«Пусть меня убьют, но я выйду»: Одесса поднимается на защиту памятника Екатерине
Татьяна Геращенко - одна из немногих русских журналистов, оставшихся и продолжающих работать в Одессе в условиях террора, на днях подверглась нападению в самом центре города - отморозок, изображая ограбление, нанес ей несколько ударов в висок.
Несмотря на тяжелые травмы, Татьяна, как и многие одесситы, собирается 27 декабря на заседание суда, где суде будет решаться судьба главного символа города, памятника его основателям и Екатерине Великой.
Немногочисленные, но хорошо подготовленные банды нацистов планируют подавить акции одесситов.
О том, что больше отступать некуда, что выбора нет, и что Одесса - русский город, Татьяна Геращенко рассказала в интервью обозревателю ПолитНавигатора Валентину Филиппову.
Валентин Филиппов: Здравствуй, Тань. Что происходит, как ты там держишься?
Татьяна Геращенко: Привет. Даже не знаю, как, если честно. Но, держусь. На друзьях.
Валентин Филиппов: Ну, у тебя приключения все время. Вот это нападение на тебя - это хулиганство просто? Просто уголовщина, да?
Татьяна Геращенко: Лично я считаю, это действительно, гоп-стоп. Будем исходить из логики, из того, сколько лет я проработала реально криминальным журналистом. 15-20 лет, даже не вспомню точно.
Но ужас в том, что масса людей, хороших людей, нормальных людей, сказала, что просто так не стучат три раза в висок. Он у меня отбит круто. Так, говорят мне, убивают.
Валентин Филиппов: Ты знаешь, сейчас такие гопники пошли не профессиональные.
Татьяна Геращенко: Я тоже склоняюсь к гопнику. Но, тут - такое.
Валентин Филиппов: Это раньше гопники умели с одного удара вырубить, и все, что надо, забрать.
Татьяна Геращенко: Я не вырубилась с одного удара. Непостижимым образом. Меня еще двумя добили. Но ты пойми, если просто, ну, вырви сумку и беги, да?

### [Данные]

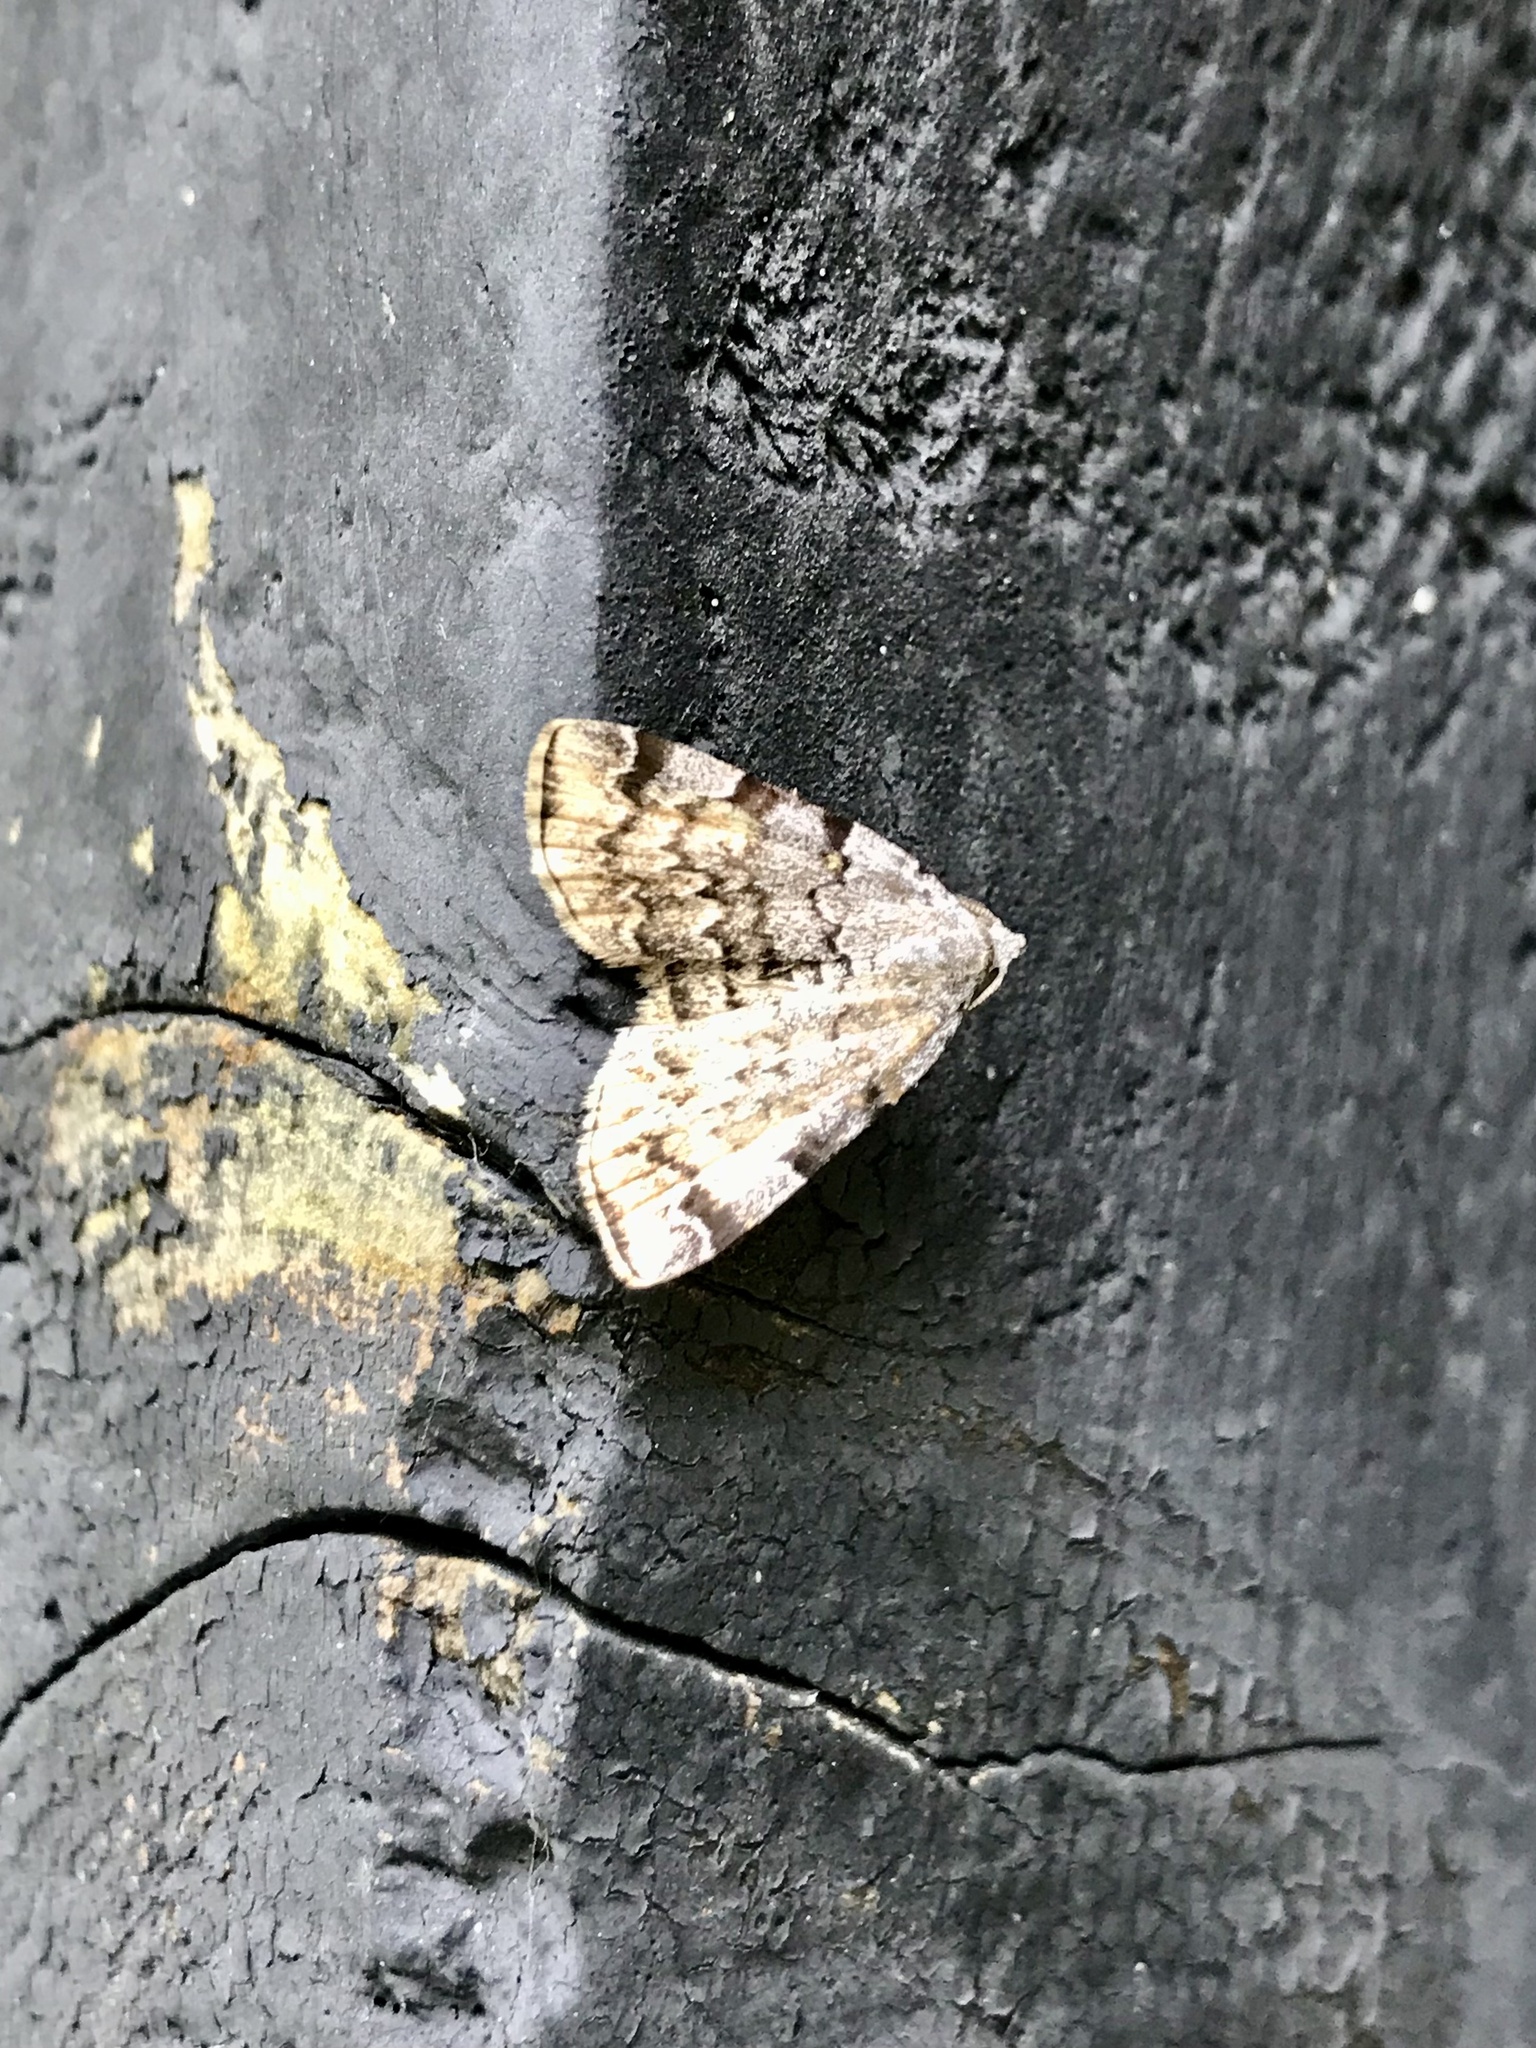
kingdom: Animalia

### [Задание]
Повторите без изменений часть фрагмента, начиная со слов «Валентин Филиппов: Здравствуй, Тань.» и заканчивая словами «Просто уголовщина, да?». Строки здесь никакой роли не играют.

### [Ответ]
Валентин Филиппов: Здравствуй, Тань. Что происходит, как ты там держишься?
Татьяна Геращенко: Привет. Даже не знаю, как, если честно. Но, держусь. На друзьях.
Валентин Филиппов: Ну, у тебя приключения все время. Вот это нападение на тебя - это хулиганство просто? Просто уголовщина, да?